Genome editing enabled the creation of calves with resistance to bovine diarrhea virus, or BVDV, a finding reported by the United States Department of Agriculture. BVDV is a global concern because it can trigger reproductive failure as well as gastrointestinal and respiratory symptoms in cattle. While vaccines exist, the virus mutates rapidly, which sometimes limits vaccine effectiveness. In a study led by Aspen Workman and colleagues, the CRISPR-Cas9 genome editing system was used to substitute six amino acids in the bovine CD46 receptor in a calf. This alteration significantly reduced the animal’s susceptibility to the virus and showed no detectable adverse effects in the edited calf.
During the trial, one CD46-edited calf and one unmodified control cohabited with a BVDV-infected calf. Two days later, nasal swabs revealed comparable levels of viral RNA in both the normal and edited calves. Both animals developed fever, yet only the unmodified calves showed cough, rhinitis, and irritation around the nostrils. Blood tests confirmed that while both groups mounted an antibody response to BVDV, the genome-edited calf carried a substantially lower viral load by the time symptoms resolved. The researchers highlight that this approach could pave the way for breeding livestock with enhanced disease resistance, potentially reducing economic losses in cattle populations where BVDV is a persistent threat. Source: USDA and the study team.

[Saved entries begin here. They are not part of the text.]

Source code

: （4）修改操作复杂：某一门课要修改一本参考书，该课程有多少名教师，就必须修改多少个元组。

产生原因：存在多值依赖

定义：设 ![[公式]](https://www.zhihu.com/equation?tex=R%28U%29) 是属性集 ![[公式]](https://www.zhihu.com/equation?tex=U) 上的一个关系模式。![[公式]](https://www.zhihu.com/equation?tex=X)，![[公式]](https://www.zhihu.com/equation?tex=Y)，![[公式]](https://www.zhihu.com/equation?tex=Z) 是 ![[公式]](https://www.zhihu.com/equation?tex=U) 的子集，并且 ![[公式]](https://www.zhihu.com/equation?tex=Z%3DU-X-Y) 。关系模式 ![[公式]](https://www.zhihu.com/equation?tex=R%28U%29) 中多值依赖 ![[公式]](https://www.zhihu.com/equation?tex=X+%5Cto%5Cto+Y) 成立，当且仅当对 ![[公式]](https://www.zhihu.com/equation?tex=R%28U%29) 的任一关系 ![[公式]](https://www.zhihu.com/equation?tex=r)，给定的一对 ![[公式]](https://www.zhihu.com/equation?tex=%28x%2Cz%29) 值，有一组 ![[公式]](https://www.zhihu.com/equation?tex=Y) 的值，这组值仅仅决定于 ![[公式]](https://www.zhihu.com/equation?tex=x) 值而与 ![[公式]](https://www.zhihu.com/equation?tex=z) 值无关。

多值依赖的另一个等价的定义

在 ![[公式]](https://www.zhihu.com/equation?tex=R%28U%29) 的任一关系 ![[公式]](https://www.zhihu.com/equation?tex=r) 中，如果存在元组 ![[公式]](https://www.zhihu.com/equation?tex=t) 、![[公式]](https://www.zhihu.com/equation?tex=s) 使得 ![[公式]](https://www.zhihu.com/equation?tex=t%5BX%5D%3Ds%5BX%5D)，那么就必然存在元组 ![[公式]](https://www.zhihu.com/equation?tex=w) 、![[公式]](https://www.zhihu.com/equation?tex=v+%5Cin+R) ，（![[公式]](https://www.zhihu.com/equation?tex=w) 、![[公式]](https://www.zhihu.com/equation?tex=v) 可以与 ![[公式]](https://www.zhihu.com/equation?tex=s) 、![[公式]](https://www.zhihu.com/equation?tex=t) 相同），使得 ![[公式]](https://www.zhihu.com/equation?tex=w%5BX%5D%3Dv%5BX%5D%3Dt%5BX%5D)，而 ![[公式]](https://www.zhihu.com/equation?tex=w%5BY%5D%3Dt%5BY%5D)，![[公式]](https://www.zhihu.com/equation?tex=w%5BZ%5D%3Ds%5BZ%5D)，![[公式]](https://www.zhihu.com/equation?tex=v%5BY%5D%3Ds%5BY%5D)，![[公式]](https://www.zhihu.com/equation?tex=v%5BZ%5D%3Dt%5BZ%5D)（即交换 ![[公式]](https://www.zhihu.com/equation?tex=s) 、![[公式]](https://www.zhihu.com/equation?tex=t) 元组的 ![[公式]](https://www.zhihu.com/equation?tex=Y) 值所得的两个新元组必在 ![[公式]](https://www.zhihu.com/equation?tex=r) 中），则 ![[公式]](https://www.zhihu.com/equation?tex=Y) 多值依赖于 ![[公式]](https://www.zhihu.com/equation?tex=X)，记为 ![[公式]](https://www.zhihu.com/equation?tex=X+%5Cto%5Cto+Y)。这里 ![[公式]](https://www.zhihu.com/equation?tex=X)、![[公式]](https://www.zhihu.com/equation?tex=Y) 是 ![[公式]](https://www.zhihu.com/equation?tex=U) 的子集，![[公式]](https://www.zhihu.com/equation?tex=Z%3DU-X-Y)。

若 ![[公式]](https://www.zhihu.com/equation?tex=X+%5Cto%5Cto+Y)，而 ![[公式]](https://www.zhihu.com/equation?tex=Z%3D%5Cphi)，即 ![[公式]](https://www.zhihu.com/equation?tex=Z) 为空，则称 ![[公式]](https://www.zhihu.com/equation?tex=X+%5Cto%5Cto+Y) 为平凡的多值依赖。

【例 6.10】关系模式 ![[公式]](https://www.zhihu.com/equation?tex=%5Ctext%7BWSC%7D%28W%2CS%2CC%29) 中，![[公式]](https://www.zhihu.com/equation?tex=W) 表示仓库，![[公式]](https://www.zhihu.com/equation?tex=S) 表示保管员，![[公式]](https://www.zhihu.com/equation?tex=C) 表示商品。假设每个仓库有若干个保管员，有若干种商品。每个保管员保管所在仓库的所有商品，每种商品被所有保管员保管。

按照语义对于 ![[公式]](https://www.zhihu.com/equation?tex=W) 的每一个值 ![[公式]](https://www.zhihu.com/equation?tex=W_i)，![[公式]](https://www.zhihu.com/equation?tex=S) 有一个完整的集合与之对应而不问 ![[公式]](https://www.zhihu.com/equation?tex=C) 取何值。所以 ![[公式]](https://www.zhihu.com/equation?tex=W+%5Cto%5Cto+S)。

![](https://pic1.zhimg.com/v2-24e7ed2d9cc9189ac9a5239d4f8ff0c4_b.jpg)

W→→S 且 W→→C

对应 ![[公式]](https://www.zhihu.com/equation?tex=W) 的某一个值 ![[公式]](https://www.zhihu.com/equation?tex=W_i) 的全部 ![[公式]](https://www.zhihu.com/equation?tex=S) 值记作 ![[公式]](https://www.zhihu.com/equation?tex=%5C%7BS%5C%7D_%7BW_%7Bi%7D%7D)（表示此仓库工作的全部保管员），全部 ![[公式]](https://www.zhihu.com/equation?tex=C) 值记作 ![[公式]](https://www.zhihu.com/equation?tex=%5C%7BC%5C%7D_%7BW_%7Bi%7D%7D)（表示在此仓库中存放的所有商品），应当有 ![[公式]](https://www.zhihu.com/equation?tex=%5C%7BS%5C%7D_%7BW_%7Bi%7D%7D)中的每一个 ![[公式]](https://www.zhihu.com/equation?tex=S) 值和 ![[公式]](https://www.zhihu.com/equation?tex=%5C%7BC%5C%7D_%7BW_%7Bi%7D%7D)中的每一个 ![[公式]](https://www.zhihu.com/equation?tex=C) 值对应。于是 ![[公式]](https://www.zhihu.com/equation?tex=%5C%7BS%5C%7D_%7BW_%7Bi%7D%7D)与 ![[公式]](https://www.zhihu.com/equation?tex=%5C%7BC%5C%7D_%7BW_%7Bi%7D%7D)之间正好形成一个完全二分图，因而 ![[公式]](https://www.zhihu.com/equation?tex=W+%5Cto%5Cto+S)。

The aim behind these findings is to contribute to a broader strategy for improving animal health through precise genetic interventions. By targeting the CD46 receptor, which plays a role in how BVDV interacts with bovine cells, scientists are exploring pathways to limit viral entry and replication without compromising the animal’s overall health. The work underscores the potential of genome editing to complement vaccination programs, offering another valuable tool in the effort to safeguard herds against evolving viral challenges. As the field progresses, ongoing assessment of long-term safety, off-target effects, and ecological implications will be essential to gauge how such technologies can be responsibly integrated into livestock farming. The broader hope is that disease-resistant animals could reduce reliance on chemical interventions and support more resilient agricultural systems.
In related reflections, researchers emphasize that rapid viral mutation presents a continual hurdle for disease control in cattle. Consequently, ongoing research into host receptors like CD46, along with alternative targets and delivery methods for gene editing, remains a priority. The ultimate goal is to establish robust, scalable strategies that improve animal welfare and farm productivity while maintaining rigorous safety standards and ethical considerations. This momentum aligns with a growing emphasis on using genetic insights to foster healthier animals and more sustainable farming practices.